◆ **Kaynak Metin**
Eğer bu oyuncu Türkiye'den bi takım alırsa(kiralarsa) o da büyük ihtimalle Brezilyalı sevdalısı Daum'un takımı olur.

Ty dedi ki...

Rijkaard eskiden Barcelona'yı çalıştırdığı için doğal böyle senaryoların üretilmesi ama Barcelona yönetiminin, Eto'o ve Ronaldinho gibi oyuncularla sorun yaşayan, daha 2 yıl önce kovdukları teknik direktörün eline neden Keirrison'u vereceklerini düşünebiliyorlar, anlayamıyorum.

İkinci olarak, senin de belirttiğin üzere, bu tarz kiralama seçeneklerinin bir amacı vardır. Barca açısından Keirrison'un gol yollarında etkinliğini arttırması, özellikle Avrupa liglerinde tecrübe kazanabilmesi, fiziğini kuvvetlendirirken sağlam kalabilmesi ve kiralık gideceği takım/ülkeye çabuk uyum sağlaması önemli olan maddeler. Türkiye kesinlikle o ülke değildir, bu kafayla da olamayacaktır.

alperensaylar dedi ki...

çünkü galatasaray şampiyonluğa oynayan bir klüp. galatasaray veya diğer 2 büyük için lig şampiyonluğunun anlamıyla, monaco, ajax ve benfica gibi klüpler için lig şampiyonluğu aynı anlamda değil. tabi ki bu takımlarda şampiyonluğa oynuyor ama bizdeki kadar ölümüne değil. ayrıca porto da dahil yazdığın takımlar keirrison geri döndüğü zaman onun yerini rahatlıkla doldurabilirken galatasaray veya daha önce gündemine alan fenerbahçe doldurabilir mi?(bizde hiç doldurulamaz o ayrı:)

bence bundesligaya gitmesi keirrison için iyi olur. leverkusen, dortmund veya bremen'de gayet başarılı olur ve iyi istatistikler yakalar.

Sade dedi ki...

Avrupa Liglerinde oynayan yabancı oyuncular ne kadar süre sonra Avrupa Birliğinden bir ülkenin vatandaşı olmayı hak ederler ve o statüde oynayabilirler? Bu sorunun cevabına en uygun ligdir, kiralık verilebilecek genç yeteneklerin adresi!

Adsız dedi ki...

Galatasaray son iki sezonda medya piyasasında dolaşan hangi ismi aldı ki Keirrison'u alacak? Artı eğer bir transfer yapılacak ise bu, büyük ihtimalle defansa olacaktır. Ama açıkçası transfer konusunda benim artık fazla bir beklentim yok. Galatasaray defansı şu haliyle çok açıklar verecektir.

◆ **Görev Tanımı**
Kaynak metinde geçen "Ama açıkçası transfer konusunda benim artık fazla bir beklentim yok." cümlesini İngilizceye çevirin.

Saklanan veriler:
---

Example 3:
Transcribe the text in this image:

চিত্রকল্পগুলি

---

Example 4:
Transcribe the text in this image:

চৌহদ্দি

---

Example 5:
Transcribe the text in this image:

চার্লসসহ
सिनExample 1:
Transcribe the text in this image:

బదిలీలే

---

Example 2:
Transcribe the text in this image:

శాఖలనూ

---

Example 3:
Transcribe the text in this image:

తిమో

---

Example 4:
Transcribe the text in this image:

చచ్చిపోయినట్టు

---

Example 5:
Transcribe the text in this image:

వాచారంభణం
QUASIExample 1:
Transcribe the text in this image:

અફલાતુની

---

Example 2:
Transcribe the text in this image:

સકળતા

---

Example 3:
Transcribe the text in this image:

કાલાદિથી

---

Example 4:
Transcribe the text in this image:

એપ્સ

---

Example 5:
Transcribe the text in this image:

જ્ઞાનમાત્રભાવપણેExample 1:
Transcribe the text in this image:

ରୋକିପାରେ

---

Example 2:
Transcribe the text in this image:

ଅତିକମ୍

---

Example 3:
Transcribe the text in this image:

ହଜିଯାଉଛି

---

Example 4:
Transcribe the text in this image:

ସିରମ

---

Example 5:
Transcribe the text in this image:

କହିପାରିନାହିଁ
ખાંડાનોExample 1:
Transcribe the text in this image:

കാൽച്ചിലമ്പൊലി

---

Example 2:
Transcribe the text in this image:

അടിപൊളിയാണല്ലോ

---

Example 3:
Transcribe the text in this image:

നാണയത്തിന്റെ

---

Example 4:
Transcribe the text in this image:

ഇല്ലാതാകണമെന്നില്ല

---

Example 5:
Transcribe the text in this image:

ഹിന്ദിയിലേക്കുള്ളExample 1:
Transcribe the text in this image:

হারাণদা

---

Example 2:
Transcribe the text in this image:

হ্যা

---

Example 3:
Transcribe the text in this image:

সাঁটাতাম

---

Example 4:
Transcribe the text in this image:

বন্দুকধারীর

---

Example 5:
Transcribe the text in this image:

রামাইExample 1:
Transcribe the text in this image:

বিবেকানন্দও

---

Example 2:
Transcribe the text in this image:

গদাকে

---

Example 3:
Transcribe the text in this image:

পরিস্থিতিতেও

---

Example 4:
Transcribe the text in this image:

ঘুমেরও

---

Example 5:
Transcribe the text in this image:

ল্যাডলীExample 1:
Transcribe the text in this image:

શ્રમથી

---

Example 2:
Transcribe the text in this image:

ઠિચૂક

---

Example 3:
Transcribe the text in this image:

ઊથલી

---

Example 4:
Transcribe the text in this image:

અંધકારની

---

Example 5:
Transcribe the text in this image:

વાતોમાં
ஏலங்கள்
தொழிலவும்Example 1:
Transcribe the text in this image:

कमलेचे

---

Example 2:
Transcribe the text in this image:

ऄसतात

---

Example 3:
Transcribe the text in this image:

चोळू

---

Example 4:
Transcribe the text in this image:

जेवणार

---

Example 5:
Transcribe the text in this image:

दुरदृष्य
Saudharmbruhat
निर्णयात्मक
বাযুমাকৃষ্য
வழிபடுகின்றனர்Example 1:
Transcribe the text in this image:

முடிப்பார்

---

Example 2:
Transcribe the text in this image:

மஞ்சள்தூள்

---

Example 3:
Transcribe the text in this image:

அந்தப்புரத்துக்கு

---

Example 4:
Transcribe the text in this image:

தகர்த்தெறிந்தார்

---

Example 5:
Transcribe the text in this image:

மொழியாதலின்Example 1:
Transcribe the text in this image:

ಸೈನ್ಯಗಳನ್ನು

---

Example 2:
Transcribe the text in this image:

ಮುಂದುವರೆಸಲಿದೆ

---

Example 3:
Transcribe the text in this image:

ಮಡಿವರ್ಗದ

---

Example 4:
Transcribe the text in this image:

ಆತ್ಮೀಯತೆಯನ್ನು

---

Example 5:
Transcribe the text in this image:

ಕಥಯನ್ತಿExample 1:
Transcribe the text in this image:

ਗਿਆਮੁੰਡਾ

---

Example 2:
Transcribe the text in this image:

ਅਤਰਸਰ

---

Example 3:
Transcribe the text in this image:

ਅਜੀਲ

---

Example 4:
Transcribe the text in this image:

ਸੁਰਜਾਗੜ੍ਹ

◆ **Yanıt**
But frankly, I no longer have much expectation when it comes to transfers.